How Vipra Software built a Databricks Customer 360 platform for a retail chain with 8M customers — unifying fragmented customer data across 5 channels to power ML-driven recommendations that delivered an 18% revenue lift in the first year.
A national retail chain with 8 million loyalty programme members had a customer data problem that prevented it from competing with digitally-native retailers on personalisation. Customer interactions existed across 5 distinct channels — physical stores (POS), e-commerce, mobile app, email marketing, and a third-party loyalty programme partner — each with its own customer identifier, transaction history, and behavioural data. A customer who shopped in-store, browsed online, and clicked an email promotion was recorded as three different entities across the chain's systems.
The commercial consequence was directly quantifiable. Personalisation capability was limited to generic RFM (Recency, Frequency, Monetary) segmentation applied to loyalty card transaction history — a blunt instrument that grouped 500,000 customers into 12 segments, applied the same promotion to each segment, and hoped for conversion. Email click-through rates had declined 40% over three years as customers increasingly ignored promotions that bore no relationship to their actual preferences or purchase history.
The data science team had ambition — they had prototyped collaborative filtering recommendation models, customer lifetime value prediction, and churn propensity scoring — but all prototypes were built on samples of loyalty data only. Without a unified customer profile incorporating browsing behaviour, app interactions, and cross-channel purchase patterns, the models couldn't reach the accuracy required for production deployment.
Vipra Software's Customer 360 architecture centred on Delta Lake as the unified customer data foundation, with Databricks providing both the data engineering (ETL, identity resolution) and machine learning (feature engineering, model training, serving) workloads on a single platform — eliminating the fragmentation between data engineering and data science tooling that had slowed previous initiatives.

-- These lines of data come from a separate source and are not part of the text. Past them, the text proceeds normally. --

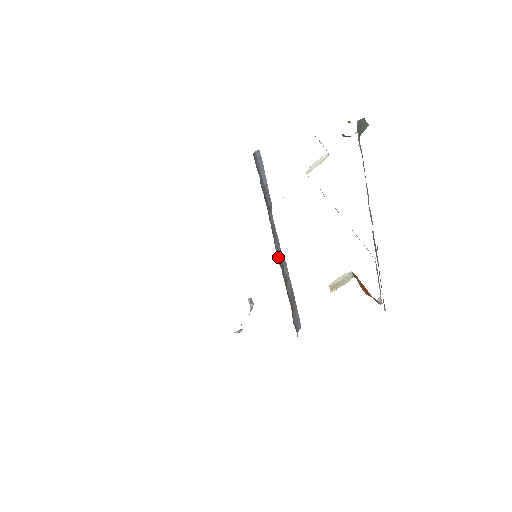
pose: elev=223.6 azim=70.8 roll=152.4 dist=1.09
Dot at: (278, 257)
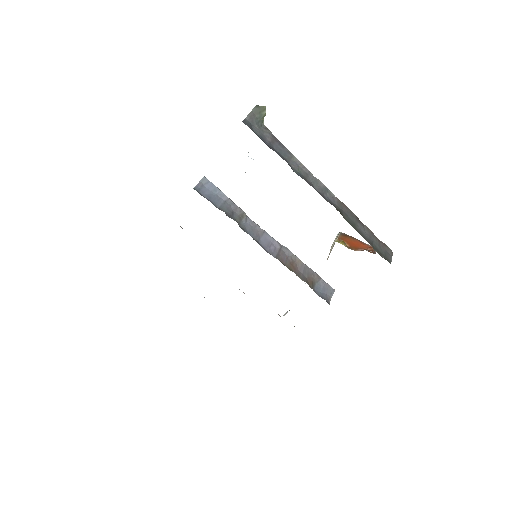
Dot at: (270, 251)
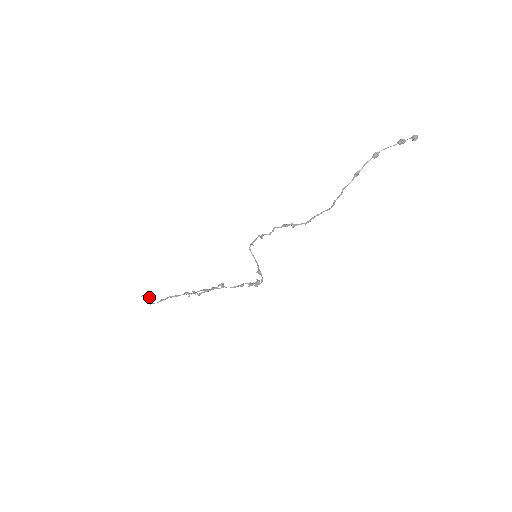
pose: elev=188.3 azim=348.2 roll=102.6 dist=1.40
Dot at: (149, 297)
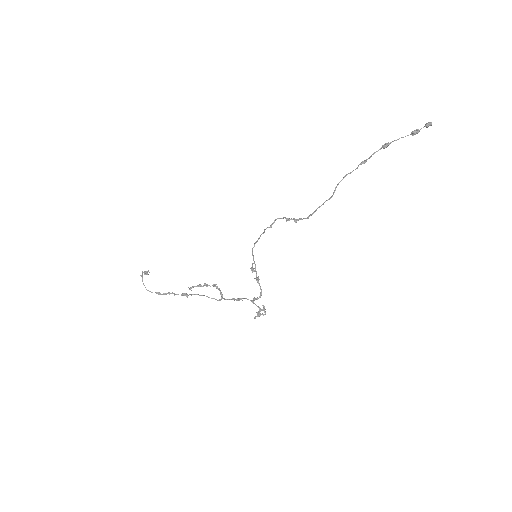
Dot at: (144, 274)
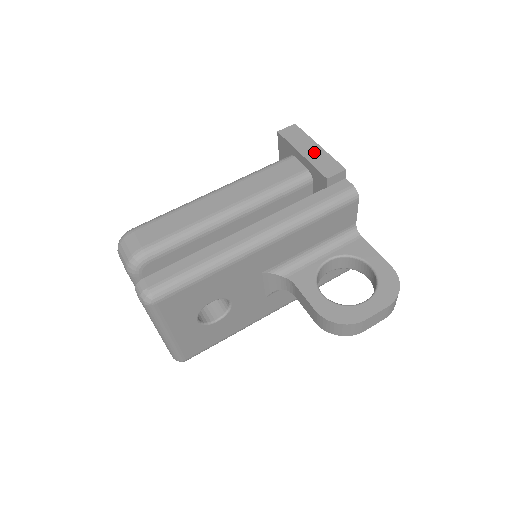
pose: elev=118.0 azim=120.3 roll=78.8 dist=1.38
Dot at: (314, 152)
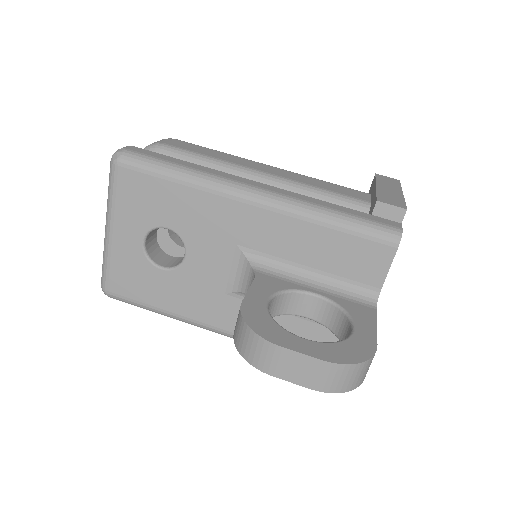
Dot at: (391, 191)
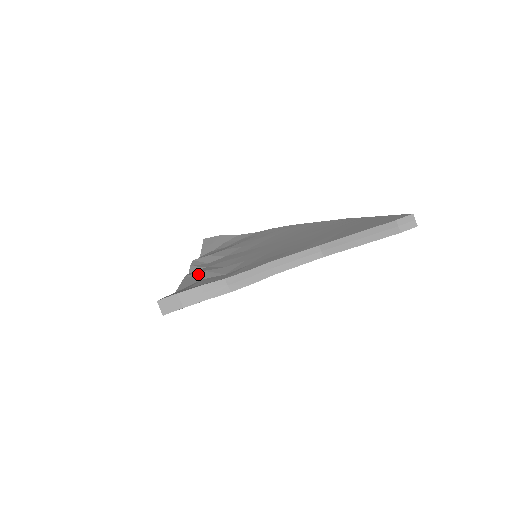
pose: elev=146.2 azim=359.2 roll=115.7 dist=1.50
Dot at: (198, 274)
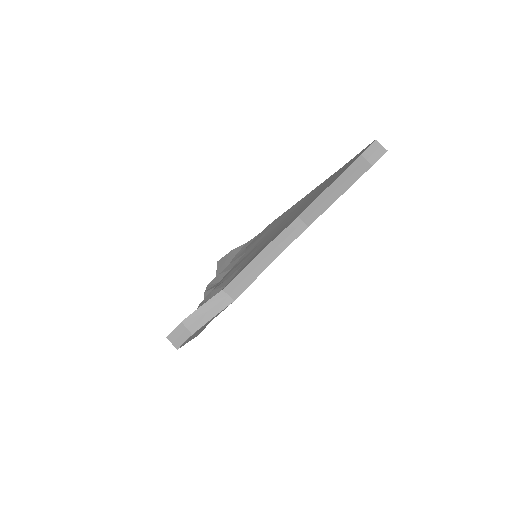
Dot at: (207, 296)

The architecture is built entirely on Databricks Unity Catalog, providing a single governance layer for both data engineering assets (Delta tables, notebooks, pipelines) and ML assets (experiments, models, feature tables). This unified governance model ensures that the model serving layer has the same access controls and audit trail as the underlying data — a requirement for GDPR compliance on customer data used in automated decision-making.
The recommendation model uses a two-tower neural architecture: a customer tower encodes the 180-feature customer embedding, a product tower encodes product attributes and historical interaction patterns, and the dot product similarity between embeddings produces relevance scores. The model is served in real-time from Databricks Model Serving, with a Redis cache layer storing the top-100 recommendations per customer to serve e-commerce page loads without incurring model inference latency on every request.
MLflow provides the experimentation and model lifecycle management layer, tracking 340+ model training runs across the 4 production models. Every production model deployment is linked to its training run, feature set version, and evaluation metrics — providing complete model provenance for the regulatory audit trail required under GDPR's automated decision-making provisions.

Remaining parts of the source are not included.